If the crashed kernel had corrupted memory, couldn't an in-flight DMA
read that corrupted data from memory and write it to disk?

I guess you could argue that this is merely a race, and the in-flight
DMA could just as easily have happened before the kernel crash, so
there's always a window and the only question is whether it closes
when the IOMMU driver starts up or when the device driver starts up.

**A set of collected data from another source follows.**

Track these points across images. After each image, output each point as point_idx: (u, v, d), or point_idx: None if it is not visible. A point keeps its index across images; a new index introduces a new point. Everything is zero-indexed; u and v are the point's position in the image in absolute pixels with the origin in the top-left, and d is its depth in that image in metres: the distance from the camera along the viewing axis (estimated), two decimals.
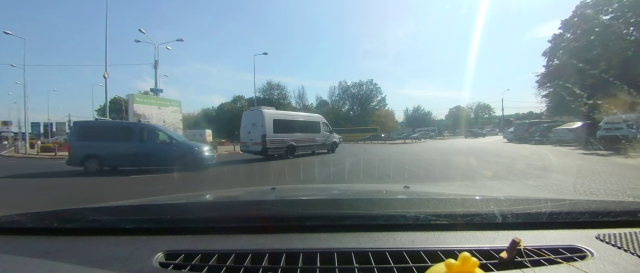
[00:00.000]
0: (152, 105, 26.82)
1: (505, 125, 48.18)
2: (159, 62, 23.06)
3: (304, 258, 0.63)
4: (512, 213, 0.79)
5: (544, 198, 0.94)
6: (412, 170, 7.90)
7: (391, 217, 0.79)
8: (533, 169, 7.82)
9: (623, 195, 4.15)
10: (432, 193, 1.28)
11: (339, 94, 65.80)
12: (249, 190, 1.99)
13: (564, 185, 5.33)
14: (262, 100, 61.08)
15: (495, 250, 0.63)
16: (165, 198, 1.31)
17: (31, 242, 0.74)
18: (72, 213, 0.86)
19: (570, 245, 0.66)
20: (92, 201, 3.19)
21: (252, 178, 7.82)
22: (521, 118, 45.16)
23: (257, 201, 1.21)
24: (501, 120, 53.58)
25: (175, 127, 29.13)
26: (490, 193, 1.40)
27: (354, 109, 65.03)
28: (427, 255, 0.62)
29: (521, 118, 45.16)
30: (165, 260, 0.64)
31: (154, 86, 26.19)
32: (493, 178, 6.48)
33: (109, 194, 5.95)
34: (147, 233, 0.76)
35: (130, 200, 1.13)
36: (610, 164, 8.42)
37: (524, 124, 23.84)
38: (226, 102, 65.62)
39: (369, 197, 1.24)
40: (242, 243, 0.70)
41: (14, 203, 4.97)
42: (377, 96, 65.48)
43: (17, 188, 7.13)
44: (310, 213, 0.83)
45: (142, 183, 7.09)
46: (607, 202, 0.90)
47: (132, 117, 25.09)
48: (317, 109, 67.26)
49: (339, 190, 1.68)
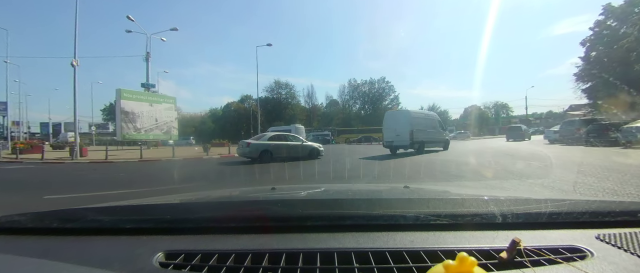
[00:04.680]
0: (142, 101, 24.39)
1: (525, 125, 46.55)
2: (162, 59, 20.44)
3: (304, 258, 0.63)
4: (512, 213, 0.79)
5: (544, 198, 0.96)
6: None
7: (391, 217, 0.79)
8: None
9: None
10: (432, 193, 1.31)
11: (348, 92, 63.34)
12: (249, 190, 2.00)
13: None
14: (269, 99, 58.75)
15: (495, 250, 0.63)
16: (165, 198, 1.33)
17: (31, 242, 0.74)
18: (72, 213, 0.86)
19: (570, 245, 0.66)
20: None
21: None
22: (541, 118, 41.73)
23: (257, 201, 1.21)
24: (519, 120, 50.70)
25: (169, 126, 26.63)
26: (490, 193, 1.33)
27: (365, 108, 63.18)
28: (427, 255, 0.62)
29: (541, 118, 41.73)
30: (165, 260, 0.64)
31: (146, 80, 23.48)
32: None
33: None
34: (147, 233, 0.75)
35: (130, 200, 1.13)
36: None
37: (573, 122, 20.01)
38: (233, 102, 63.48)
39: (369, 197, 1.26)
40: (242, 243, 0.70)
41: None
42: (389, 95, 63.12)
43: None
44: (310, 213, 0.83)
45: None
46: (607, 202, 0.90)
47: (119, 114, 22.70)
48: (327, 108, 64.86)
49: (339, 190, 1.70)
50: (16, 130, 47.25)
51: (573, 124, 19.50)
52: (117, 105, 23.20)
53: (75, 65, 14.92)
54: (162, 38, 26.17)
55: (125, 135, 23.86)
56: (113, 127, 46.58)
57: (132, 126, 23.96)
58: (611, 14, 23.43)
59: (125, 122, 23.39)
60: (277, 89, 61.33)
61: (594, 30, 24.88)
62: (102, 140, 41.23)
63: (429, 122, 15.93)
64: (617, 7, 22.82)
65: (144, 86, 25.62)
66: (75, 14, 15.31)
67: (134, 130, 24.19)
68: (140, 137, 23.93)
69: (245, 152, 11.79)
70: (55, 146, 25.61)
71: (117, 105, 23.20)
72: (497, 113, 66.79)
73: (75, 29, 15.50)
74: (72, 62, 14.90)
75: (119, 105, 22.89)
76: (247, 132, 42.98)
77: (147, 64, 24.38)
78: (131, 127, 23.94)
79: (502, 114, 66.65)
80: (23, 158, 15.35)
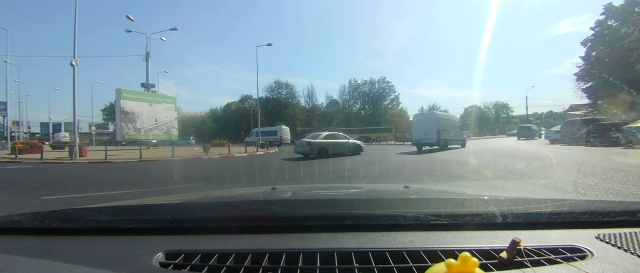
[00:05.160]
0: (142, 101, 24.35)
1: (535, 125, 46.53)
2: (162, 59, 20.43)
3: (304, 258, 0.63)
4: (512, 213, 0.78)
5: (544, 198, 0.97)
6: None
7: (391, 217, 0.78)
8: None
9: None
10: (432, 193, 1.32)
11: (349, 92, 63.32)
12: (249, 190, 2.00)
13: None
14: (270, 99, 58.68)
15: (495, 250, 0.63)
16: (166, 198, 1.34)
17: (31, 242, 0.74)
18: (72, 213, 0.87)
19: (570, 245, 0.66)
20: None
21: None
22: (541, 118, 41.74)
23: (257, 201, 1.21)
24: (520, 120, 50.92)
25: (169, 126, 26.61)
26: (490, 193, 1.34)
27: (365, 108, 63.37)
28: (427, 255, 0.62)
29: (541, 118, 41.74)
30: (165, 260, 0.64)
31: (146, 80, 23.41)
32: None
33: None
34: (147, 233, 0.75)
35: (130, 200, 1.15)
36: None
37: (574, 122, 19.91)
38: (233, 102, 63.43)
39: (369, 197, 1.26)
40: (242, 243, 0.70)
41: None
42: (390, 94, 63.25)
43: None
44: (310, 213, 0.83)
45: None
46: (607, 202, 0.89)
47: (119, 114, 22.67)
48: (327, 108, 64.82)
49: (339, 190, 1.71)
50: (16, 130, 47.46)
51: (574, 124, 19.41)
52: (117, 105, 23.16)
53: (74, 64, 14.85)
54: (162, 38, 26.18)
55: (125, 135, 23.84)
56: (113, 127, 46.57)
57: (132, 126, 23.92)
58: (612, 14, 23.40)
59: (125, 122, 23.36)
60: (277, 89, 61.34)
61: (595, 30, 24.86)
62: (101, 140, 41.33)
63: (451, 123, 17.92)
64: (618, 6, 22.78)
65: (143, 86, 25.60)
66: (74, 13, 15.30)
67: (134, 130, 24.16)
68: (140, 137, 23.91)
69: (306, 150, 13.32)
70: (54, 146, 25.59)
71: (117, 105, 23.16)
72: (498, 113, 66.78)
73: (75, 28, 15.47)
74: (71, 61, 14.83)
75: (118, 105, 22.86)
76: (247, 133, 42.94)
77: (147, 63, 24.38)
78: (131, 127, 23.90)
79: (503, 113, 66.67)
80: (22, 158, 15.32)
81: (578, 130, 17.94)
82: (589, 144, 15.59)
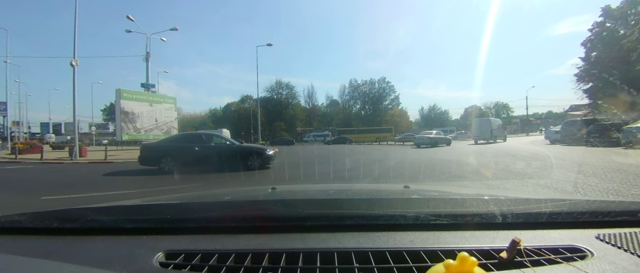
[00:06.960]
0: (142, 101, 24.31)
1: (525, 125, 46.91)
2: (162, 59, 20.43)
3: (304, 258, 0.63)
4: (512, 213, 0.78)
5: (544, 198, 0.97)
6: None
7: (391, 217, 0.78)
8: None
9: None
10: (432, 193, 1.30)
11: (349, 92, 63.36)
12: (249, 190, 2.00)
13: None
14: (270, 100, 58.64)
15: (495, 250, 0.63)
16: (166, 198, 1.33)
17: (31, 242, 0.74)
18: (72, 213, 0.86)
19: (570, 245, 0.66)
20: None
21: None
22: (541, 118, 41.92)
23: (257, 201, 1.21)
24: (520, 120, 51.76)
25: (169, 126, 26.57)
26: (490, 193, 1.33)
27: (365, 108, 63.44)
28: (427, 255, 0.62)
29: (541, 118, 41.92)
30: (165, 260, 0.63)
31: (146, 80, 23.37)
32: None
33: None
34: (147, 233, 0.75)
35: (130, 200, 1.14)
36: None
37: (574, 122, 19.86)
38: (233, 102, 63.44)
39: (369, 197, 1.26)
40: (242, 243, 0.70)
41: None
42: (390, 95, 63.32)
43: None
44: (310, 213, 0.83)
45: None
46: (607, 202, 0.89)
47: (119, 114, 22.63)
48: (327, 108, 64.79)
49: (339, 190, 1.69)
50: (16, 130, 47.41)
51: (574, 124, 19.33)
52: (117, 106, 23.11)
53: (74, 65, 14.87)
54: (162, 38, 26.16)
55: (125, 135, 23.84)
56: (113, 127, 46.61)
57: (132, 126, 23.92)
58: (610, 17, 23.48)
59: (125, 122, 23.36)
60: (277, 89, 61.41)
61: (593, 31, 24.95)
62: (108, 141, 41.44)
63: (498, 125, 25.37)
64: (615, 8, 22.88)
65: (143, 86, 25.57)
66: (74, 13, 15.30)
67: (134, 130, 24.15)
68: (140, 137, 23.91)
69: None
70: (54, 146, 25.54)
71: (117, 106, 23.11)
72: (498, 113, 66.77)
73: (75, 28, 15.49)
74: (71, 61, 14.85)
75: (118, 106, 22.82)
76: (247, 133, 42.92)
77: (147, 64, 24.35)
78: (131, 127, 23.90)
79: (503, 114, 66.72)
80: (22, 158, 15.34)
81: (578, 130, 17.93)
82: (589, 144, 15.53)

>            The issue here is, that we modify data from the old kernel
>            which is about to be dumped. But there are ways to work
>            around that.
>
>         2. When a device driver issues the first dma_map command for a
>            device, we assign a new and empty page-table, thus removing
>            all mappings from the old kernel for the device.
>            Rationale is, that at this point the device driver should
>            have reset the device to a point where all in-flight DMA is
>            canceled.
>
> This approach goes into the same direction as Bill Sumners patch-set,
> which Li took over. But it goes not as far as keeping the old mappings
> while the kdump kernel is still working with the devices (which might
> introduce new issues and corner cases).
>
>> > So with this in mind I would prefer initially taking over the
>> > page-tables from the old kernel before the device drivers re-initialize
>> > the devices.
>>
>> This makes the dump kernel more dependent on data from the old kernel,
>> which we obviously want to avoid when possible.
>
> Sure, but this is not really possible here (unless we have a generic and
> reliable way to reset all PCI endpoint devices and cancel all in-flight
> DMA before we disable the IOMMU in the kdump kernel).
> Otherwise we always risk data corruption somewhere, in system memory or
> on disk.
>
>> I didn't find the previous discussion where pointing every virtual bus
>> address at the same physical scratch page was proposed.  Why was that
>> better than programming the IOMMU to reject every DMA?
>
> As I said, the problem is that this causes master aborts which some
> devices can't recover from, so that the device driver in the kdump
> kernel fails to initialize the device.

Yes, thanks for making that explicit again.